How had they strayed so far from that night? And so fast?

“I assume there’s some dinner we need to get ready for,” she murmured.

And, of course, there was. There always was. He would have hated that inevitability, too, but it was futile. This was his life.

But Azrin couldn’t abide the distance between them—especially not now, when she was in the palace and would remain here. With him. Not just a musical voice on the telephone, a few funny lines of email to read between meetings. He reached over and snagged her wrist in his hand, tugging her toward him. She came without resistance, though her expression was serious as she gazed down at him. Troubled. He couldn’t stand that, either.

He brought her face to his, and kissed her as he’d wanted to do since the moment he’d received the news from his aide that she had arrived at the palace.

He teased, he toyed.

He caressed her and seduced her with every weapon in his arsenal. He licked and tasted that mouth of hers that had obsessed him for so long, kissing her until the tension in her body eased—until she was loose and pliable and she sighed against him. Until there was nothing between them but this heat, this unbankable fire, that he wished they had the time to fully explore.

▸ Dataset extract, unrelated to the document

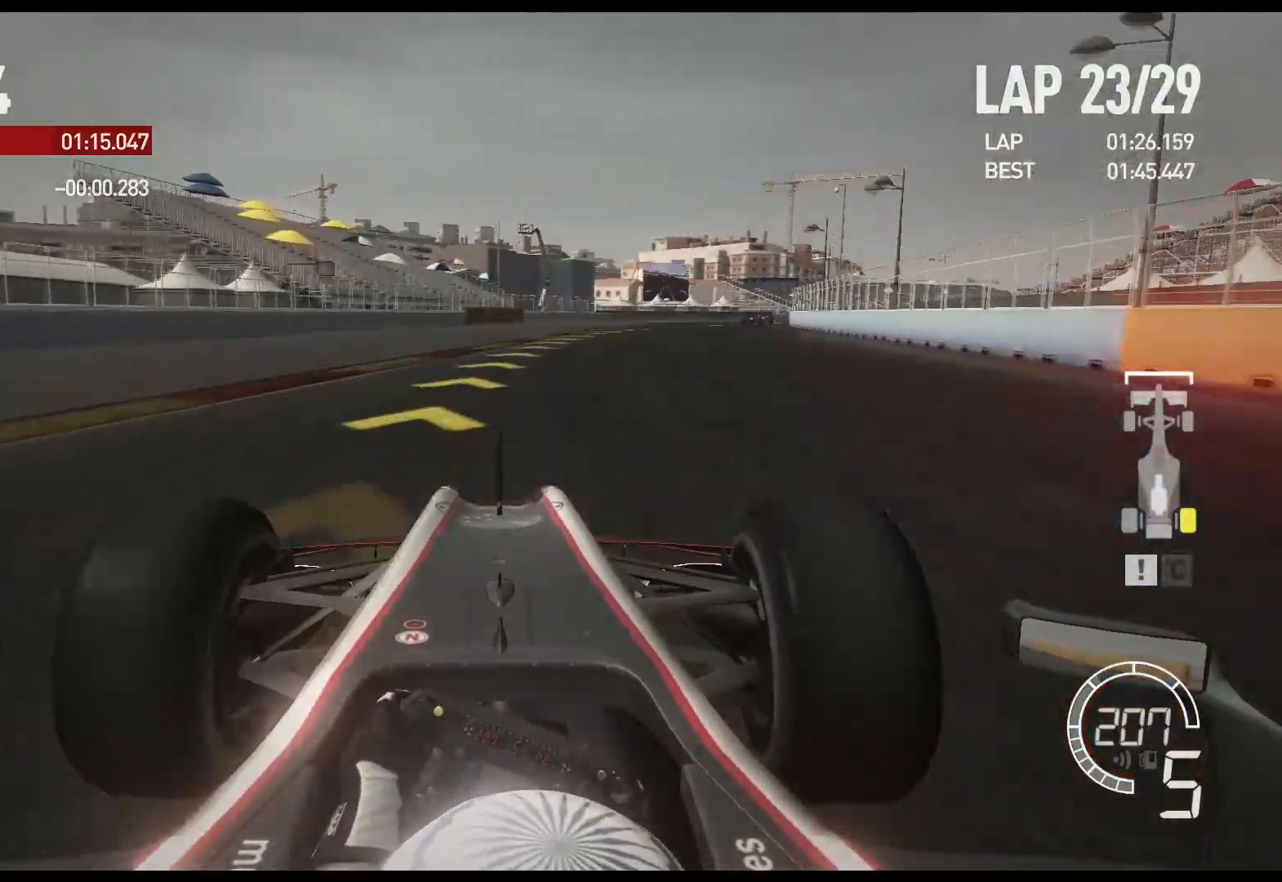
Gameplay with a controller (Xbox layout); each line is a JSON object with the inputs held at the frame after it. "events" lists button and stick changes between this image and that frame as [ms after this image, input, new state], when the widget could be followed in between.
{"buttons": ["R2"], "left_stick": "right", "right_stick": "center", "events": []}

Here, now.

When he finally lifted his head she was sitting in his lap, and her face was flushed and warm.

“I need you to do this with me,” he whispered against her mouth fiercely. He pulled back, studied her face, wished he understood this need that raged in him.

This pulse of something like fury, something hot and intense. “I need your support, Kiara. Now more than ever.” Her gaze was still so serious, despite the heat that lingered there. He had the sudden, unpleasant notion that he was missing something—but he dismissed it. Kiara was open. Direct. She would simply tell him if there was something he needed to know. He was sure of it.

Her mouth crooked into that smile that he had loved since the first moment he’d seen it, so long ago now, in the midst of a wet Melbourne afternoon, and he ignored the lingering sense that there was too much reservation behind it tonight. There were too many other things going on around them, he thought. Too much else to do, and surely she understood that.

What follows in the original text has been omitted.